Victoria Ovis Memorial Scholarship
Awarded annually to the child of a law enforcement officer or firefighter who was killed or permanently disabled in the line of duty. Recipients must reside and attend school in New York State or the New York metro area.
A Psychologist’s Advice for Young Caregivers
Bio: Dr. Ruxandra LeMay is a private practice psychologist in Litchfield Park, Arizona with experience in family therapy, ADHD, stress and anxiety management, and executive coaching. Click here to check out her free resources on effective communication, emotional unavailability, intimacy, and anxiety management or join her at www.ruxandralemay.com for monthly blogs posts.
What can youth caregivers do to make the most of their time (both for their families and for their schoolwork)?
I highly recommend looking for resources that blend time management, organization, prioritization and compartmentalization. The first three come in handy in learning what tasks or jobs should be done first, how much time to give to each task, and categorize everything in “high importance,” “average” and “low.” Not everything is of high importance. The last skill, compartmentalization, comes in handy when worry and concern over things keep them from fully engaging in the task that they are working on. Learning how to “box up” distracting feelings and thoughts will help them move through the list and get stuff done successfully.
Are there specific resources available to offer support for this unique population?
The American Association of Caregiving Youth is a more formal resource. But any resources of time management, stress management and self-care – and there are plenty out there – are foundational elements and are good for a lifetime and highly recommended especially in these circumstances.
How can these unique youth maintain social norms while taking on so much responsibility?
First really identifying what social norms are healthy, and which ones are not, is huge nowadays. And that applies to all young people. Wasting time on Facebook is one of today’s social norm, but it doesn’t mean it’s healthy or productive. FOMO (fear of missing out) is a real, anxiety producing concern but it’s definitely a waste of good brain power. However, real, social connection with good friends, going to the movies or concerts, hanging out, connecting over coffee are a must.

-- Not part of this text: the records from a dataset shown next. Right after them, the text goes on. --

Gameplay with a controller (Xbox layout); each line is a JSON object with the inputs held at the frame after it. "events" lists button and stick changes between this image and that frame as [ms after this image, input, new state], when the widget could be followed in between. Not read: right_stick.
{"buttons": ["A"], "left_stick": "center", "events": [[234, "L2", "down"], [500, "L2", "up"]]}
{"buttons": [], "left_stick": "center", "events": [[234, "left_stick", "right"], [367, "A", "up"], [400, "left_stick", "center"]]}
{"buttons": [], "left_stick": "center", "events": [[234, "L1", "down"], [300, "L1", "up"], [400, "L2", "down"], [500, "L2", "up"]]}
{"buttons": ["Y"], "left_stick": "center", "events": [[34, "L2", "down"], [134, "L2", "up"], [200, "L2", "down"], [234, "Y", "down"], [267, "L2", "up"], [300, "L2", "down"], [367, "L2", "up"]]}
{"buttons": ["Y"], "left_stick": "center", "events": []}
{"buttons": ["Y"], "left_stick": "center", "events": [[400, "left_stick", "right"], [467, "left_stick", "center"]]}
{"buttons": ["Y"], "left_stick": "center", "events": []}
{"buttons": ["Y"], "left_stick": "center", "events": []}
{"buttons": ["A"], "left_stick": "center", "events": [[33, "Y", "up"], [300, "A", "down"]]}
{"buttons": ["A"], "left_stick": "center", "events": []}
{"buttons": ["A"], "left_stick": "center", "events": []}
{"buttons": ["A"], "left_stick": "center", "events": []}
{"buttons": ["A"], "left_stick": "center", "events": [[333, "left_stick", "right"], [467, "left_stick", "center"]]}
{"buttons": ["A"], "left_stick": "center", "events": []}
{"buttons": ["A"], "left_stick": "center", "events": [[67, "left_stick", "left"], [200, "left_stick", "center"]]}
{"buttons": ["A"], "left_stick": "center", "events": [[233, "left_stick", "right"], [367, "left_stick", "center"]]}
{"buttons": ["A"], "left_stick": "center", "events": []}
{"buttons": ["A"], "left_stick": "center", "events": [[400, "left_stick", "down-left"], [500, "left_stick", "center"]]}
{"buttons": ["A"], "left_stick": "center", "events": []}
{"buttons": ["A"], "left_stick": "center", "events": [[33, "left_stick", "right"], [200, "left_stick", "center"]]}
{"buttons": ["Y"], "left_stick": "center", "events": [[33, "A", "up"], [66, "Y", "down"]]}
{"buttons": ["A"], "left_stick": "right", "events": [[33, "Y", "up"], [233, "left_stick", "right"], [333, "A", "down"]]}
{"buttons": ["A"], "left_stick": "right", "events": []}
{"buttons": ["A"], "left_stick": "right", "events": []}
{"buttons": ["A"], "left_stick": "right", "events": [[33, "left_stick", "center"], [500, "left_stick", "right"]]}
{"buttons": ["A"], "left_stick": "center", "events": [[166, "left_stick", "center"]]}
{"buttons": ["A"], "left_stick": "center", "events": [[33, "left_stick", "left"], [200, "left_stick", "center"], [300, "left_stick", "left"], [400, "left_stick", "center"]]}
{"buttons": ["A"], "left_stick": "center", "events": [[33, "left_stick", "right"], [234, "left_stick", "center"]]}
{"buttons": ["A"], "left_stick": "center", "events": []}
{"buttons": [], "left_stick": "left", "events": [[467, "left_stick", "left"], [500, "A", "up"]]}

“Planning for social time, including it in the schedule just like anything else, and learning how to not feel guilty about it are important.”
What cautions do you have for youth caregivers as they fill their schedules with caretaking and schoolwork?
At a young age and without emotional coaching and support, they are at risk of not recognizing the signs of taking on too much. Not knowing how to say no in an empathic way and to put boundaries around to protect themselves, their bodies and brains can become completely overwhelmed. These are high risk situations for clinical exhaustion, fatigue, dehydration or autoimmune disorders, or on the mental side: anxiety, depression and substance abuse. One of my favorite quotes for people that take the role of caregivers is:
“The risk of putting everyone else first is that you teach them you come second.”
“It’s important especially for young people to learn that although empathy and caring for other people are great qualities to have, so are self-care and self-protection and putting yourself first once in a while.”
What can school counselors or therapists do to support these youth?
Be great listeners! Help them build their energy levels and emotional tanks, by pointing out their strengths and qualities. But also help them build self-awareness, identify physical and mental symptoms of stress and burn out, and help them find the best healthy coping activities for them. Teach them the importance of self-care! You can’t pour from an empty cup so in order to take care of others, they have to take care and nurture themselves first.